Komisja Europejska przedstawiła we wtorek na sesji plenarnej Parlamentu Europejskiego w Strasburgu długo wyczekiwany projekt unijnego aktu o lekach krytycznych. Regulacje mają zapobiegać niedoborom kluczowych dla pacjentów leków i przyciągnąć produkcję farmaceutyczną do UE.

Celem nowych regulacji jest zwiększenie dostępności najważniejszych leków w UE m.in. poprzez wzmocnienie produkcji farmaceutycznej w Unii, uniezależnienie się państw członkowskich od dostawców zewnętrznych oraz dywersyfikację dostaw.

Przygotowanie ustawy zapowiedziała jeszcze w ubiegłym roku przewodnicząca Komisji Europejskiej Ursula von der Leyen podczas przedstawiania swoich priorytetów politycznych na nową kadencję KE. Zadanie opracowania przepisów wpisane zostało też do teki komisarza UE ds. zdrowia Olivera Verhelyiego.

Niedobory leków

Problem niedoboru leków krytycznych w UE nie jest nowy, ale jego skalę obnażyły zwłaszcza ostatnie kryzysy, w tym pandemia Covid-19 i inwazja Rosji na Ukrainę. Chodzi tu o leki o krytycznym znaczeniu dla pacjentów - zarówno antybiotyki, jak i leki przeciwzakrzepowe, przeciwnowotworowe i sercowo-naczyniowe. Zwykle dla tego rodzaju leków istnieją ograniczone alternatywy lub nie ma ich wcale, a ich niedobór może mieć dramatyczne konsekwencje zarówno dla pacjentów, jak i jakości bezpieczeństwa opieki zdrowotnej w całej Europie.

„Braki leków i zależność UE od dostawców farmaceutyków zagrażają zdrowiu Europejczyków” – przyznał podczas konferencji prasowej w Strasburgu komisarz Varhelyi.

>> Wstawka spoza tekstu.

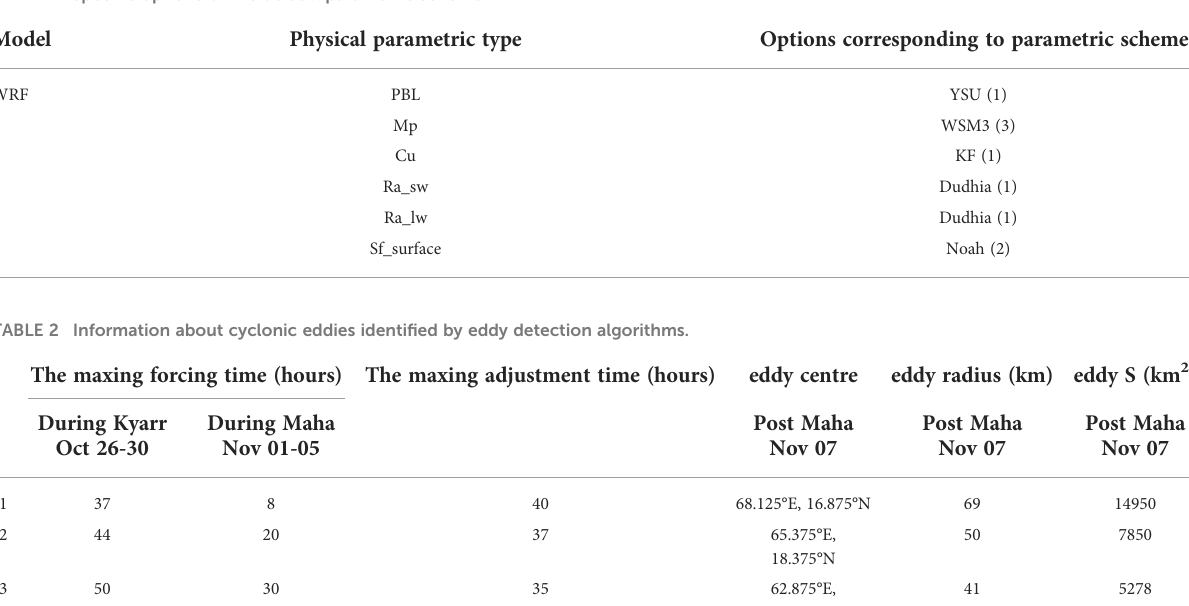
TABLE 1 Speci fi c options of the default parametric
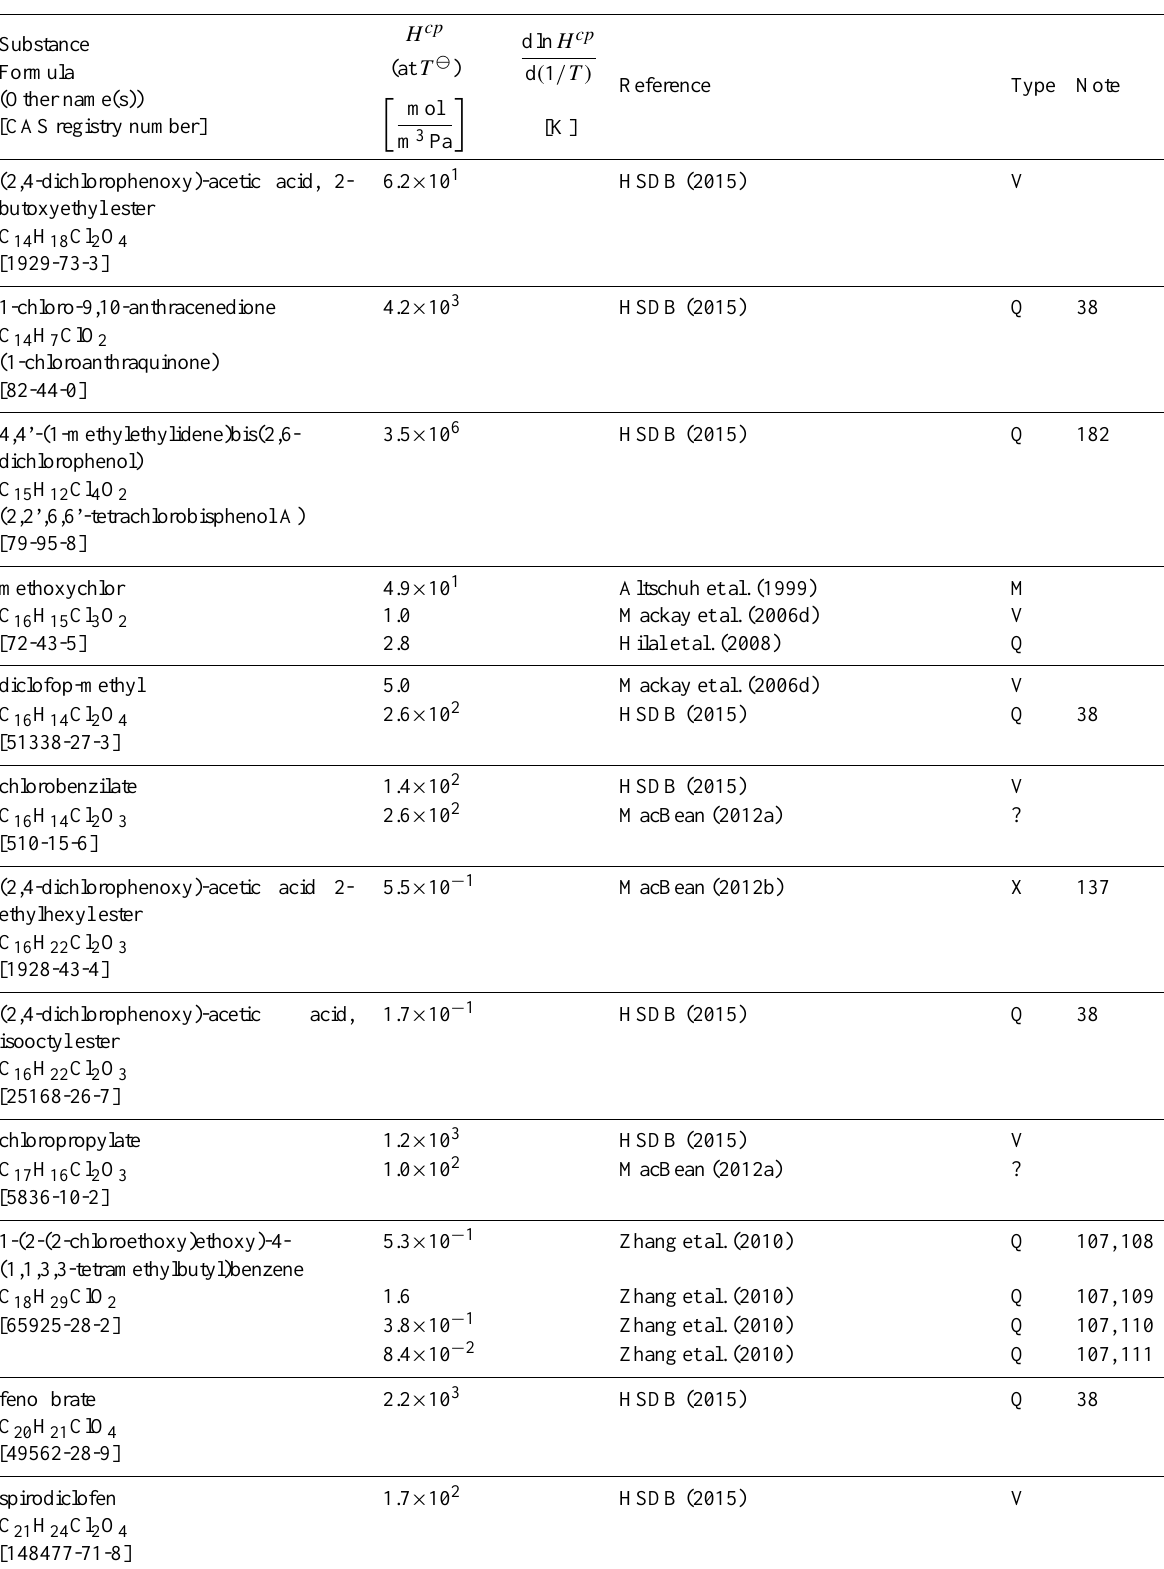
Table 6: Henry’s law constants for water as solvent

Jak poinformowała we wtorek KE, u korzeni niedoborów leżą w dużej mierze problemy z produkcją leków krytycznych, jak i substancji czynnych (API) potrzebnych do ich wytwarzania. Unia jest tu w dużej mierze uzależniona od zewnętrznych dostawców, bo 70 proc. substancji czynnych sprowadzanych jest z krajów trzecich, z czego prawie 60 proc. od dwóch producentów - z Chin i z Indii.

Inwestycje mają być łatwiejsze

Produkcja w UE jest dla wielu firm farmaceutycznych nieopłacalna, wiele z nich nie chce też wchodzić na mniejsze rynki. Żeby to zmienić KE postanowiła przygotować szereg zachęt. I tak, nowe regulacje mają ułatwić inwestycje przedsiębiorstwom farmaceutycznym, które zdecydują się otworzyć lub przenieść produkcję leków krytycznych do UE. Firmy będą mogły liczyć m.in. na łatwiejszy dostęp do finansowania, a także na wsparcie administracyjne, korzystniejsze przepisy oraz możliwości wsparcia naukowego.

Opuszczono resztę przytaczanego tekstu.